Petisi yang juga dimuat dalam laman change.org ini terdiri dari delapan poin. Kedelapan poin itu, yakni:
1. Dalam tuntutan JPU jelas bahwa Ahok sebagai terdakwa tidak terbukti melakukan tindak pidana penistaan agama sebagaimana dimaksud dalam pasal 156a KUHP, sehingga oleh JPU pasal penistaan agama itupun akhirnya TIDAK digunakan.
2. Namun demikian, JPU tetap menyatakan bahwa Ahok memenuhi unsur pidana pasal 156 KUHP dan karenanya Ahok dituntut hukuman pidana 1 (satu) tahun penjara dengan masa percobaan 2 (dua) tahun.
3. Berdasarkan pembacaan kami atas pasal 156 KUHP, dengan jelas dapat disimpulkan bahwa unsur terpenting yang harus dipenuhi dalam tindak pidana ini adalah tindakan permusuhan, kebencian atau penghinaan terhadap suatu atau beberapa golongan rakyat Indonesia atas dasar ras,negeri asal, agama, tempat, asal, keturunan, kebangsaan atau kedudukan menurut hukum tata negara. Yang seringkali kita sebut sebagai isu SARA.
4. Dari bukti-bukti dan keterangan yang disampaikan dalam persidangan, jelas bahwa dalam pernyataan Ahok di Kepulauan Seribu pada tanggal 27 September 2016 tidak ada pernyataan permusuhan, kebencian atau penghinaan terhadap suatu golongan rakyat Indonesia tertentu atas dasar SARA.
5. Dalam konteks kalimat "dibohongi pakai surat Al-Maidah 51" saksi ahli dalam persidangan telah menyatakan bahwa Ahok merujuk kepada oknum politik yang menggunakan ayat tersebut untuk menjegal lawannya dalam suatu persaingan elektoral, dan bukan merujuk kepada umat Islam.
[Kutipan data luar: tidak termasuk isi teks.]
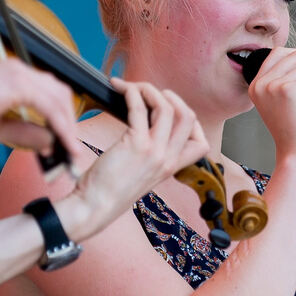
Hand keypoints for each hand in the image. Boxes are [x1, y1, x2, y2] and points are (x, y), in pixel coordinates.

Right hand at [0, 58, 81, 161]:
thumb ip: (25, 134)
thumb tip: (50, 144)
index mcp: (15, 77)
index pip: (50, 94)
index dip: (62, 118)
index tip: (66, 141)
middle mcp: (20, 71)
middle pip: (61, 94)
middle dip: (70, 122)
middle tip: (73, 149)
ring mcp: (20, 74)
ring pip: (60, 100)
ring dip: (69, 127)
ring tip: (72, 152)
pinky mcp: (17, 84)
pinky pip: (50, 107)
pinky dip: (60, 126)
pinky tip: (64, 144)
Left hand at [64, 78, 208, 239]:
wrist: (95, 207)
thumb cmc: (109, 192)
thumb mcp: (141, 176)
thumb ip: (150, 157)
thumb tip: (145, 127)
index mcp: (171, 169)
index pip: (200, 143)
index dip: (190, 122)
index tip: (171, 111)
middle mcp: (168, 160)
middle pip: (188, 117)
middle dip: (171, 97)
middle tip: (150, 93)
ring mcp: (155, 152)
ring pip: (167, 108)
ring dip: (149, 90)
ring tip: (133, 88)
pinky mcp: (136, 145)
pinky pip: (140, 108)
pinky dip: (132, 93)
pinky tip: (121, 90)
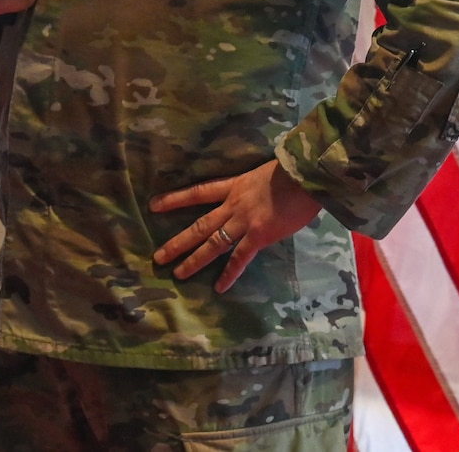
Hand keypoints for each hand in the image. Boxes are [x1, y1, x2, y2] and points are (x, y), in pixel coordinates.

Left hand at [151, 160, 323, 292]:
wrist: (304, 176)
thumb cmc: (291, 172)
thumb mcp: (264, 174)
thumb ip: (255, 189)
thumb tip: (258, 200)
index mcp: (234, 186)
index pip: (198, 192)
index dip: (175, 199)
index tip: (153, 205)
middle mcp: (233, 205)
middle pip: (199, 225)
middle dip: (178, 242)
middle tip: (158, 256)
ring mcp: (243, 221)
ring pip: (213, 244)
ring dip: (194, 260)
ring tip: (178, 274)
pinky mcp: (258, 236)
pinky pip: (240, 258)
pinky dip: (229, 273)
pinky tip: (219, 287)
Dengan demikian kami tidak melihat bahwa unsur-unsur tindak pidana dalam pasal 156 KUHP dalam hal ini terpenuhi.
6. Bahwa negara Indonesia adalah negara hukum dan karenanya selayaknya supremasi hukum ditegakkan. Ruang pengadilan adalah tempat dimana seharusnya kebenaran dan keadilan berdiri, dan bukan sekedar menjadi ruang justifikasi dan legitimasi atas mobokrasi.
7. Bahwa suatu proses peradilan yang baik akan berpegang teguh pada rasa keadilan dan tidak menyimpang dari filosofi/tujuan yang sesungguhnya dari suatu pemidanaan sebagaimana dimaksud oleh pembuat undang-undang.
8. Besar harapan kami agar Majelis Hakim memutus perkara ini dengan seadil-adilnya berdasarkan semua bukti dan keterangan yang telah disampaikan dalam persidangan, hati nurani serta keyakinan majelis hakim, agar dari persidangan ini dapat lahir satu putusan pengadilan yang tepat dan terhormat dalam sejarah putusan pengadilan di Indonesia sehingga dapat menjadi preseden yang baik untuk kasus serupa.*** Candra Wibawanti.